Impacts of corona rings on Peru’s energy transition
Corona rings, also known as grading rings, are toroidal conductors mounted at high-voltage stress points. They typically mount on the line end of insulator strings, at substation bushings, terminations, and equipment connectors. They reshape the electric field to prevent it from becoming concentrated enough at any single point to ionize the air and create corona discharge. Corona rings serve in transmission lines, renewable collector systems, substations, HVDC, or FACTS. Here are the core functions of corona rings in Peru’s energy transition infrastructure.

- Reduce electric-field hotspots—the rings lower peak E-field on suspension hardware, post insulators, wall bushings, and cable terminations. It is crucial on 220/500 kV interties crossing the Andes, where lower air density promotes corona.
- Suppress corona discharge and power loss—corona converts energy into heat, light, ozone, and sound. Rings keep operating gradients below corona inception, cutting no-load losses. This is crucial for long spans feeding remote mines and hybrid renewables in Peru.
- Reduce audible noise—rings limit cracking and hissing in fog, drizzle, and salt spray along the wind farms and 500 kV yards.
- Protect insulators and hardware from aging—persistent corona erodes polymer sheds and pits metal. Corona rings help extend service life, especially where access is hard, such as high-altitude structures above 3,500 m.
- Enhance insulation coordination and overvoltage behavior—the rings help equipment withstand switching surges and lightning. They complement surge arresters on solar and wind substations.
Infrastructure supporting energy transition in Peru with increased investments
Increasing investments in Peru’s energy transition supports renewable project integration, supply mining, provides electricity, and enhances global trade capacity. The infrastructure used includes:

- Power transmission—the IFC and Acciona are leading the upgrades to the grid through transmission projects. These lines will bolster capacity to integrate solar and wind energy to improve grid stability and reduce reliance on fossil fuels.

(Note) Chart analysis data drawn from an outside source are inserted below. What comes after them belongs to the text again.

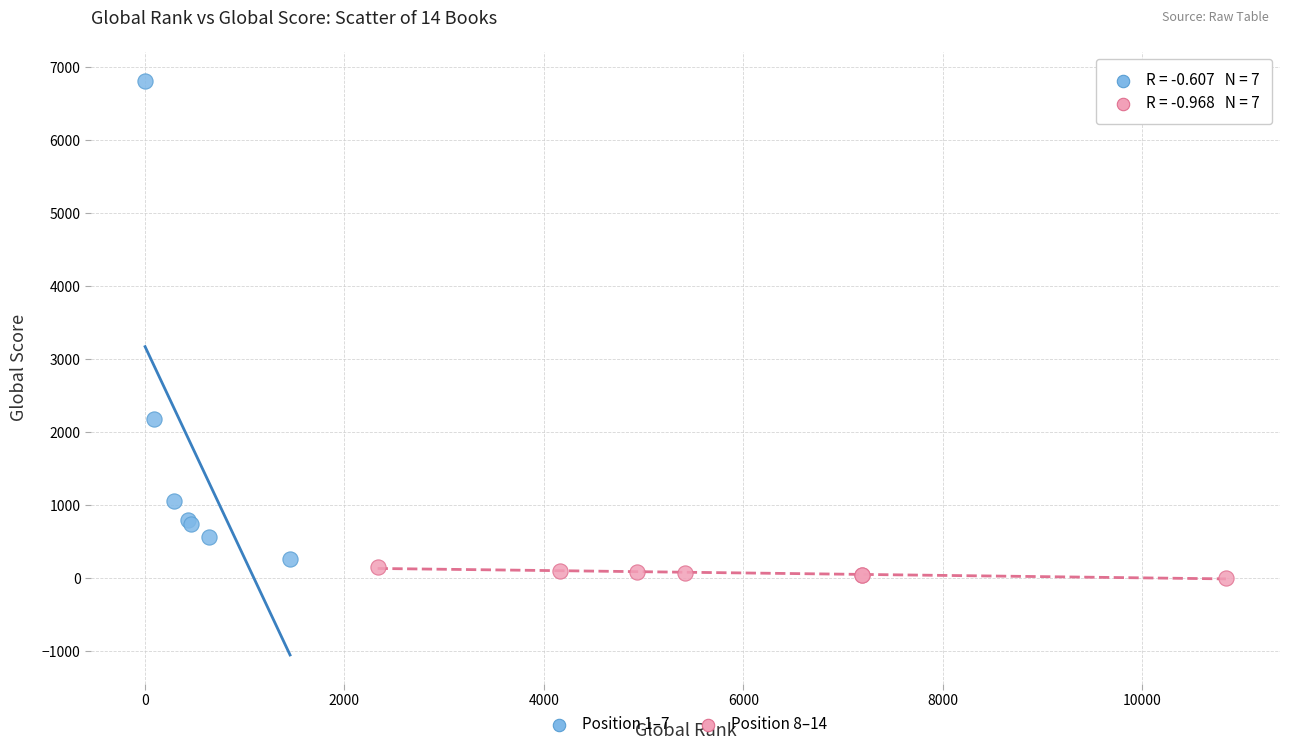

Which series reaches the minimum Y coordinate?

Position 8–14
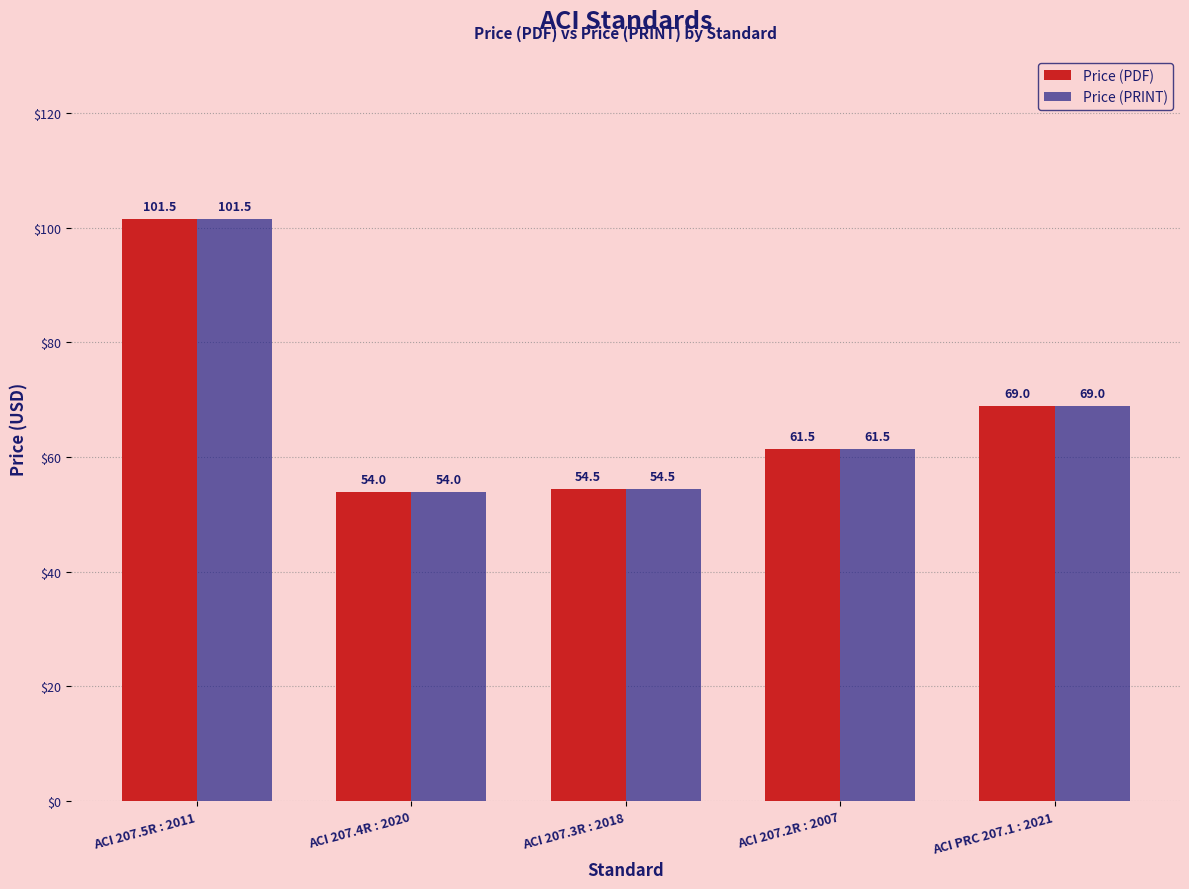

What is the label of the 4th bar from the left?

ACI 207.2R : 2007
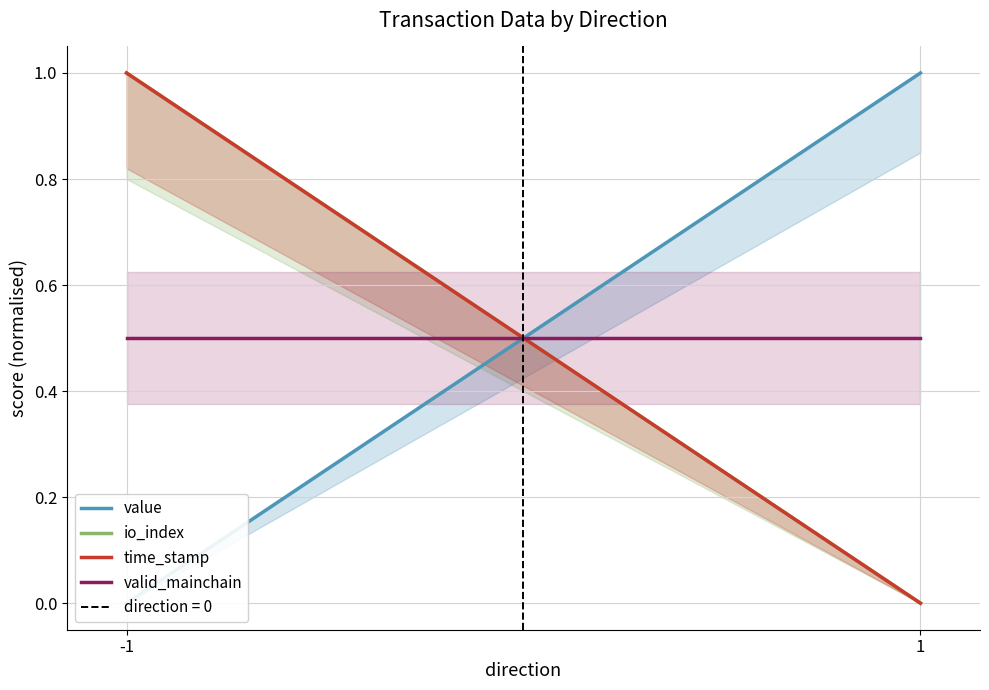

At which label is valid_mainchain closest to 0?

-1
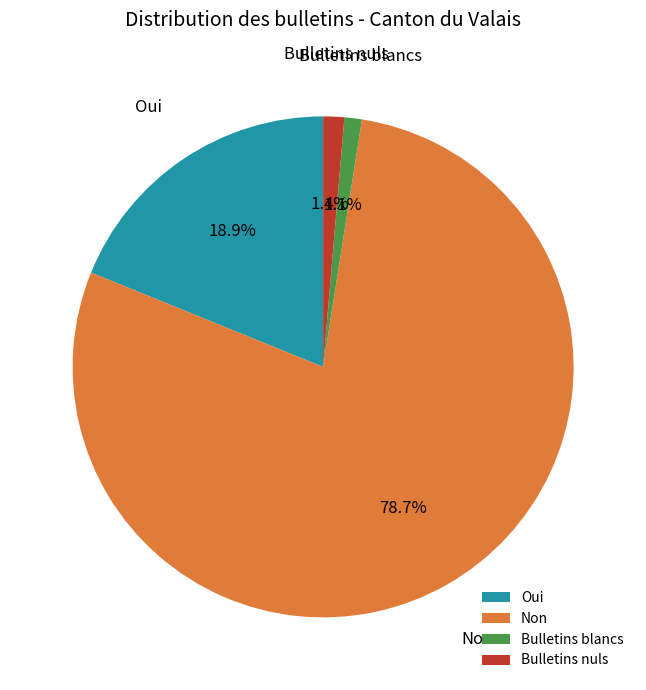

How many slices are in this pie chart?

4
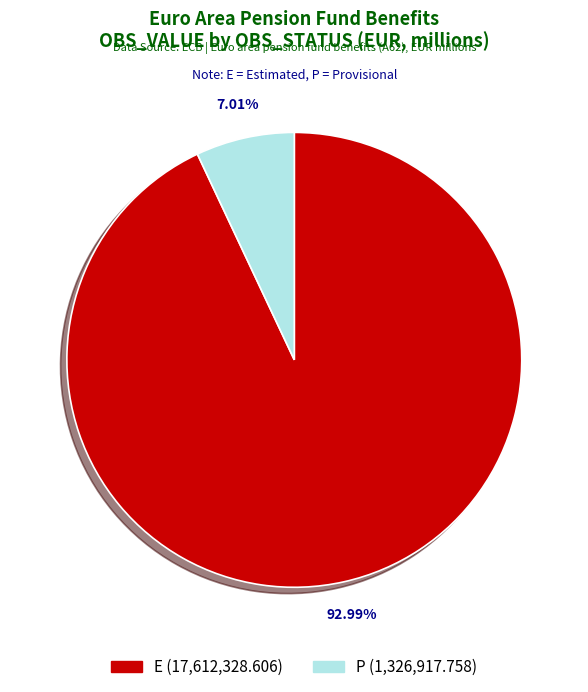

Does any single category account for the majority?

Yes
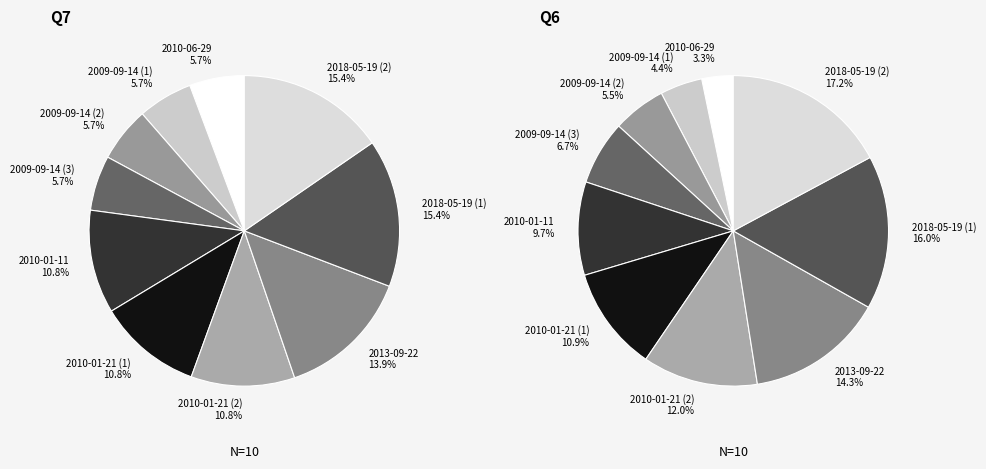

True or false: 2009-09-14 (1) accounts for 1% of the total.

False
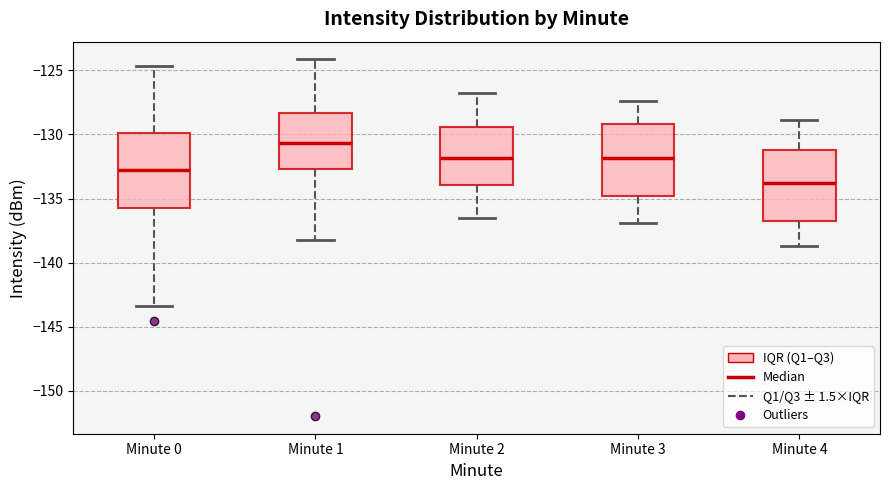

Reading left to right, transcribe this box plot: for each box, give where its median line is, the range the box spans, and where its two whiskers end, as read against the y-axis. The values are not printed on the chart, so give them approximately, as read against the axis.

Minute 0: median -133.0, box -135.5 to -130.0, whiskers -143.5 to -124.5
Minute 1: median -130.5, box -132.5 to -128.5, whiskers -138.0 to -124.0
Minute 2: median -132.0, box -134.0 to -129.5, whiskers -136.5 to -127.0
Minute 3: median -132.0, box -135.0 to -129.0, whiskers -137.0 to -127.5
Minute 4: median -134.0, box -137.0 to -131.0, whiskers -138.5 to -129.0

- Utility-scale renewables—this includes the use of solar power to power mining operations in Peru. It includes the new San Martín solar park and Babilonia solar.
- Distributed and rural-scale solar—this includes civil society-driven initiatives electrifying remote areas and enabling services.
- Grid diversification—Peru’s electrical grid remains reliant on hydro and natural gas thermal plants. The IFC underscores the need for battery storage systems and hybrid mini-grids to help integrate renewables and stabilize the grid.
- Export-scale infrastructure—the Chancay Megaport is a strategic infrastructure addition on Peru’s coast expected to bolster export capacity and regional connectivity. It is crucial in supporting the broader economic shift tied to energy transition.